Shohei Egami, Chihiro Suzuki, Yuichi Kurihara, Jun Yamagami, Akiharu Kubo, Takeru Funakoshi, Wataru Nishie, Takahiro Matsushima, Miho Kawaida, Michiie Sakamoto, Masayuki Amagai

  • Importance Neonatal linear immunoglobulin A (IgA) bullous dermatosis (LABD) is a rare disease that can be fatal when associated with respiratory failure. All previously reported cases of neonatal LABD have been in newborns with healthy asymptomatic mothers, and the pathogenic IgA was of unknown origin.

    Objective To clarify the origin of IgA associated with LABD in neonates born of healthy asymptomatic mothers.

    Design, Setting, and Participants This case study analyzed the laboratory findings of a single breast-fed newborn male with neonatal LABD admitted to the Keio University Hospital in Tokyo and his healthy asymptomatic mother.
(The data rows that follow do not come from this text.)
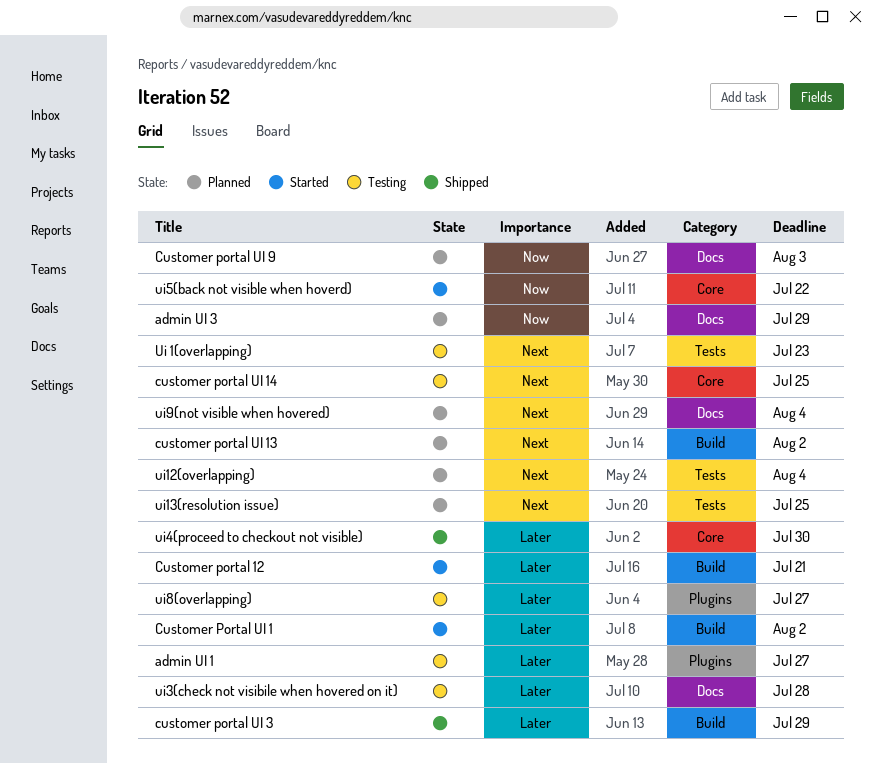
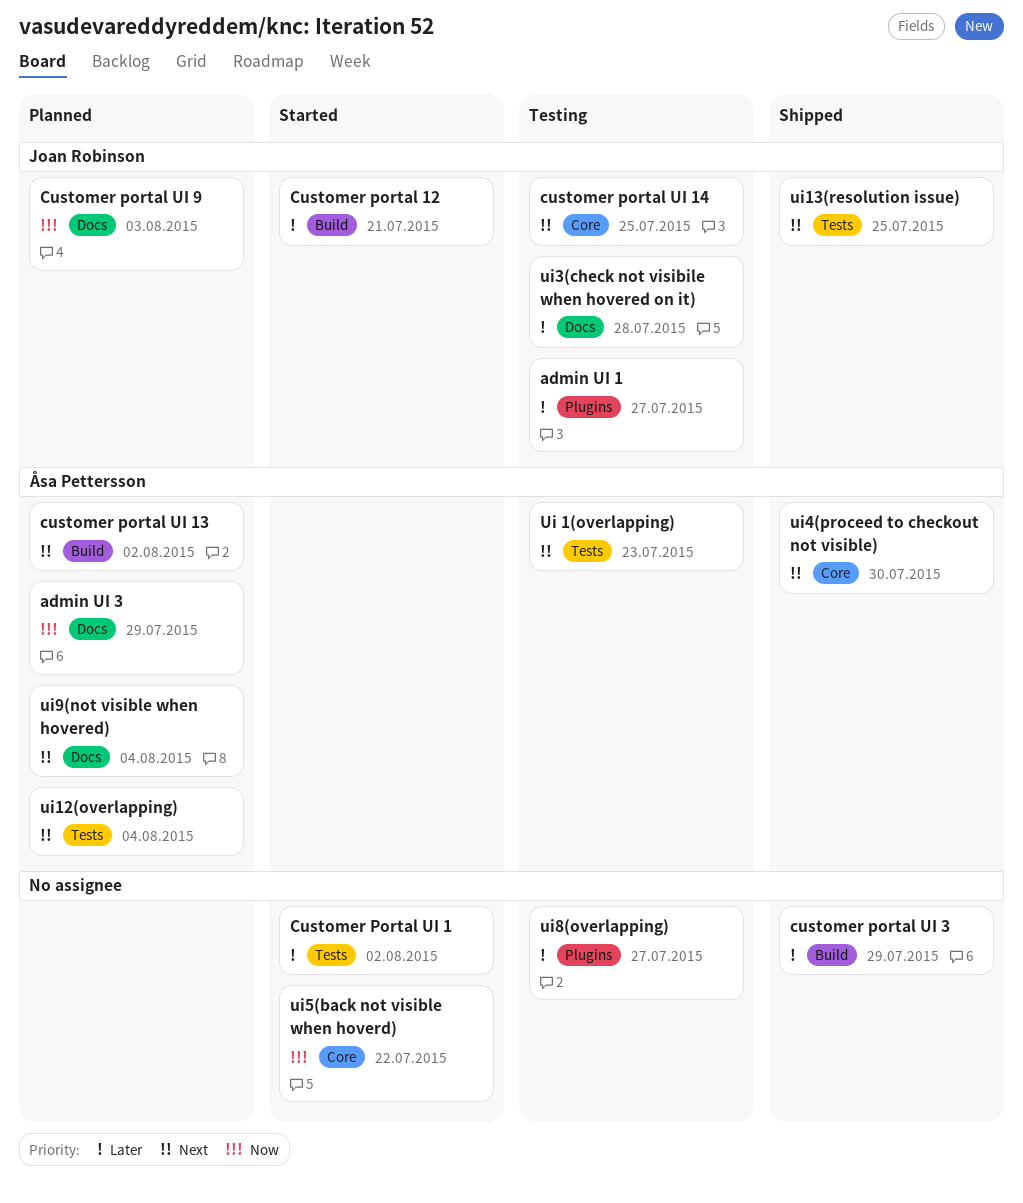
Customer Portal UI 1, label: Build -> Tests
ui13(resolution issue), status: Planned -> Shipped
ui4(proceed to checkout not visible), priority: Later -> Next

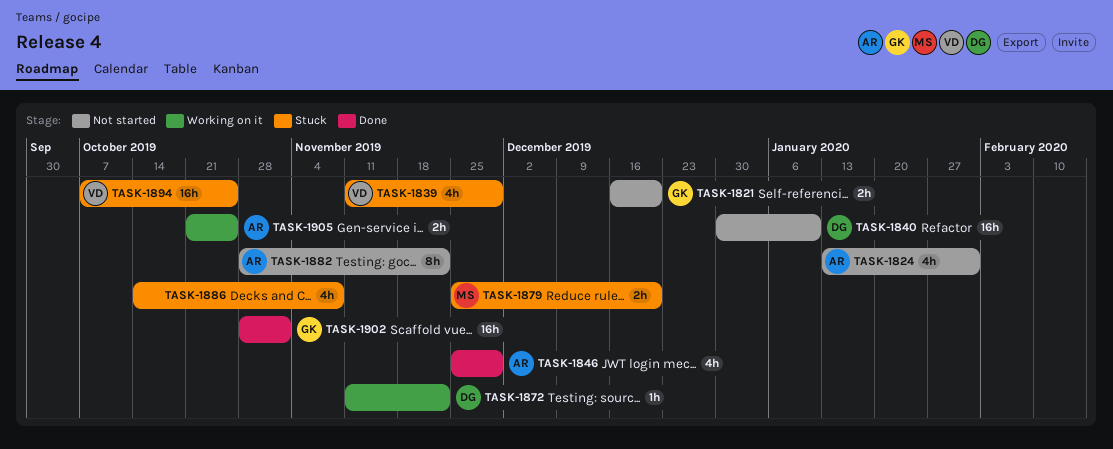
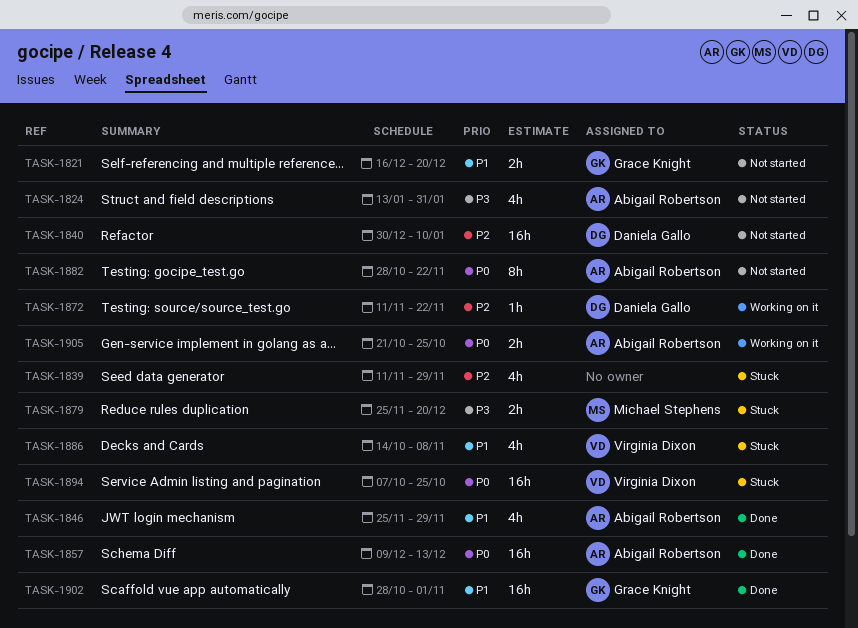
TASK-1839, owner: Virginia Dixon -> none
TASK-1857: none -> present
TASK-1886, owner: none -> Virginia Dixon

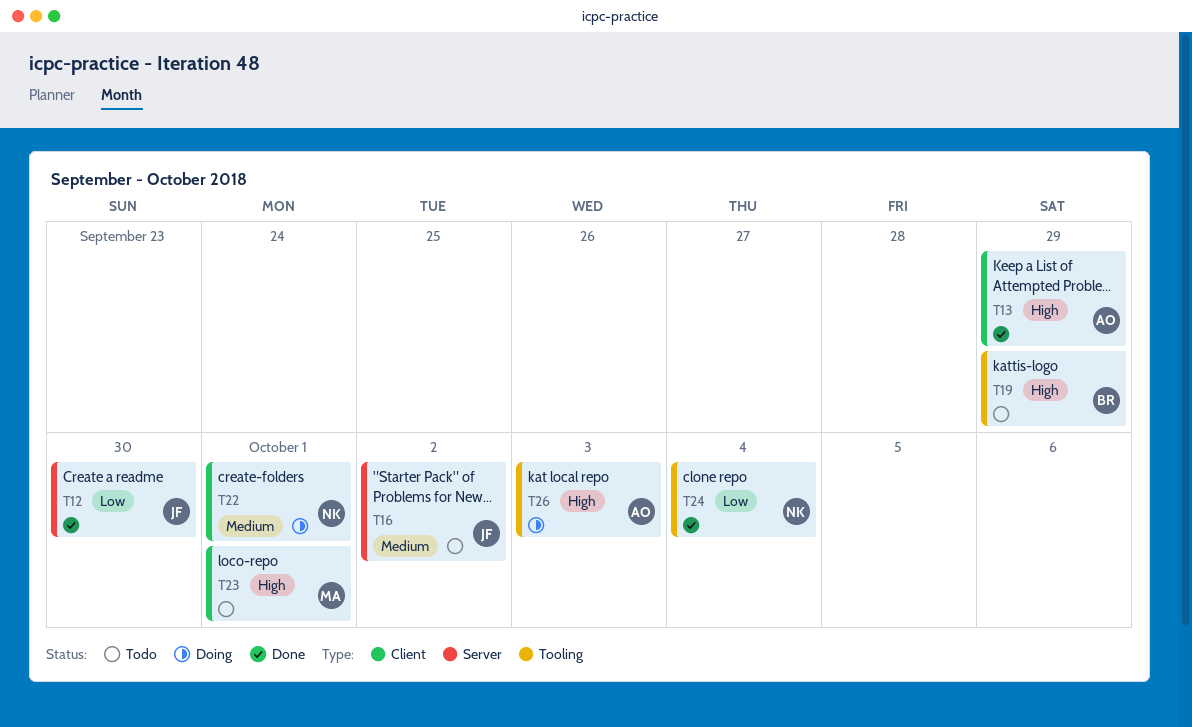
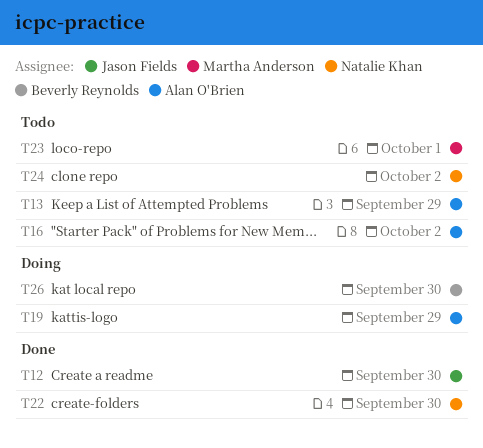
T13, status: Done -> Todo
T16, owner: Jason Fields -> Alan O'Brien
T19, status: Todo -> Doing
T19, owner: Beverly Reynolds -> Alan O'Brien
T22, status: Doing -> Done
T22, due: Oct 1 -> Sep 30
T24, status: Done -> Todo
T24, due: Oct 4 -> Oct 2
T26, owner: Alan O'Brien -> Beverly Reynolds
T26, due: Oct 3 -> Sep 30

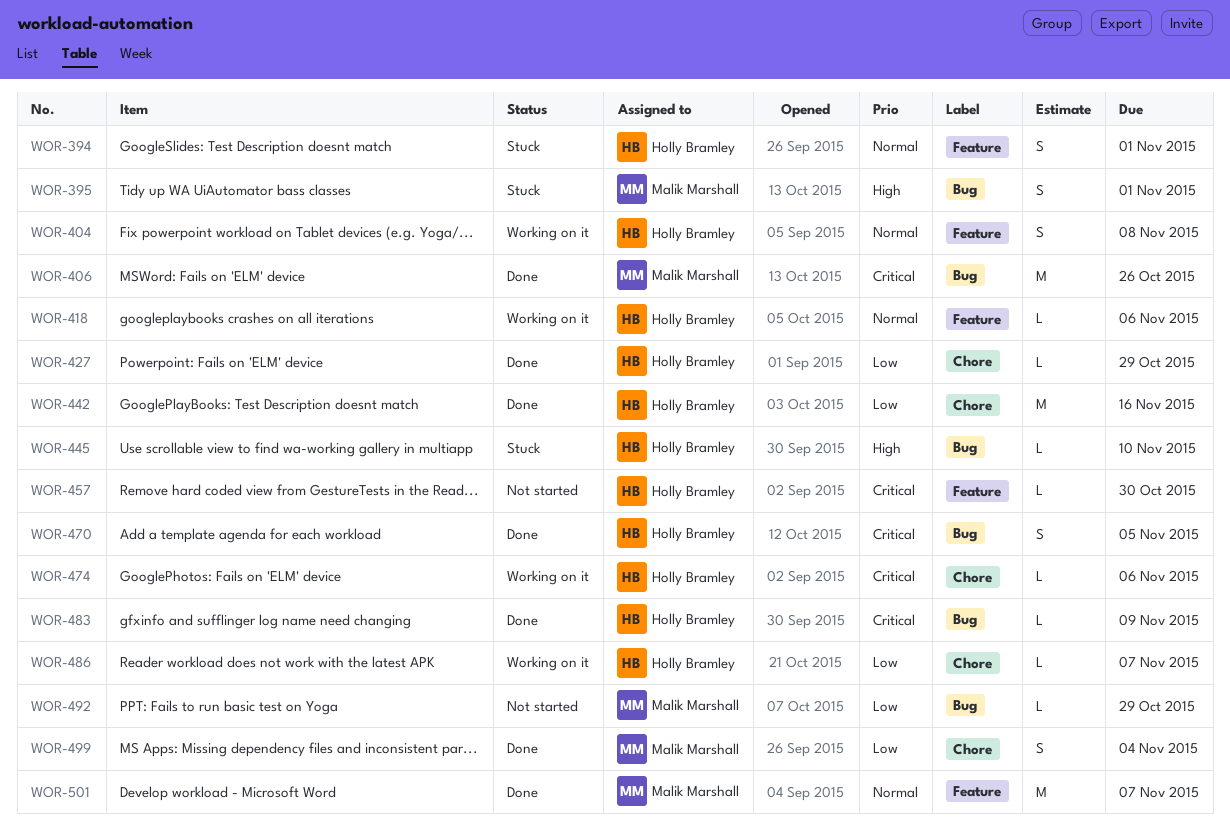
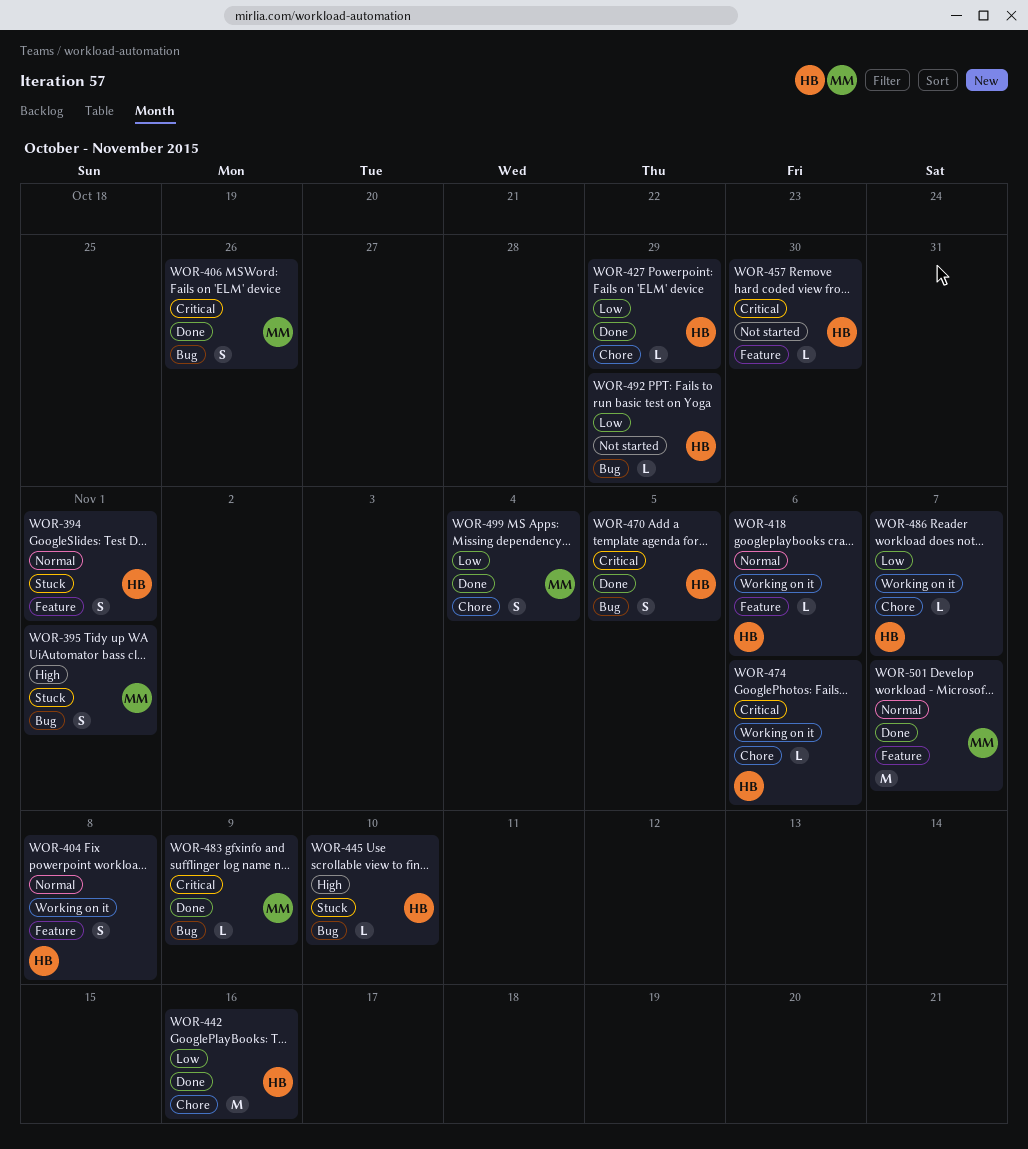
WOR-406, estimate: M -> S
WOR-483, owner: Holly Bramley -> Malik Marshall
WOR-492, owner: Malik Marshall -> Holly Bramley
The healthy newborn developed life-threatening blisters and erosions of the skin and mucous membranes on day 4 after birth. Blood serum, skin, and maternal breast milk were examined for IgA autoantibodies.

    Main Outcomes and Measures Histopathologic and immunofluorescence analyses of specimens (serum, skin, and breast milk) from the patient and his mother.

    Results Histopathologic evaluation of the newborn’s skin revealed subepidermal blisters with neutrophil infiltrates, and immunofluorescence testing showed linear IgA deposition along the basement membrane zone (BMZ), which lead to the diagnosis of neonatal LABD. Indirect immunofluorescence using normal human skin after treatment with 1-mol/L sodium chloride showed the patient to have circulating IgA binding to the dermal side of BMZ. Immunohistochemical staining proved the deposition of secretory IgA in the neonatal skin by demonstrating the presence of J chain—not been seen in other LABD cases—indicating that the autoantibodies producing the blisters were derived from the maternal breast milk. Although no circulating IgA against the skin was detected in mother's sera, the breast milk contained IgA that reacted with the dermal side of the BMZ. No new blister formation was observed after cessation of breastfeeding.

    Conclusions and Relevance The results of this case study suggest a passive transfer of pathogenic IgA to a newborn from an asymptomatic mother via breast milk. In prior reports, no serum from asymptomatic mothers of newborns with LABD had IgA autoantibodies binding to skin components; however, in this case, we found that the maternal breast milk contained IgA autoantibodies associated with neonatal LABD. In neonatal LABD, maternal breast milk should be examined for IgA autoantibodies and breast milk feeding should be discontinued as soon as neonatal LABD is suspected.